True, I did not form a clear question, but I think stability analysis and stationkeeping control theory, for an actual mission, may require an understanding of the perturbations to a higher order than merely saying that to first order the telescope describes an ellipse with L2 at the center. Some halo orbits will be more stable than others, some of the perturbations can be worked out analytically, etc. Is that right? Wrong?

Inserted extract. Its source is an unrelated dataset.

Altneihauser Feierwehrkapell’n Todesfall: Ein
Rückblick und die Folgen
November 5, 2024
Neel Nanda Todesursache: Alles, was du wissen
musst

Are they being so conservative with the orbit that a first-order analysis is enough?
First order is where we are at at the moment in explaining and understanding these orbits.
It is not where they are at when they actually calculate the necessary burns to keep it in its proper orbit.
The Moon is going to be the biggest influence, but also the easiest to correct for, being pretty regular.
Other planets, especially Jupiter, are going to exert an ever changing influence on it, and they will burn a bunch of CPU cycles on determining what those influences are, and correcting for them.
But it will always describe an ellipse with L2 just on the outside of the plane of that ellipse. over time, the L2 point will become further and further from the plane of the ellipse, and then they will do a burn to correct for that.
The longer they wait, and the further out the L2 point is, the more fuel needs to be burned, and the less efficient that burn is, reducing the service life.
I do wonder, when it comes time for the craft to be getting down to fumes, if they will use the fuel to keep it at L2 until the end, or if they will allow it to drift and use that fuel to maintain orientation instead, extending the life of the mission, though putting the telescope into a less and less useful position, being further and further from Earth.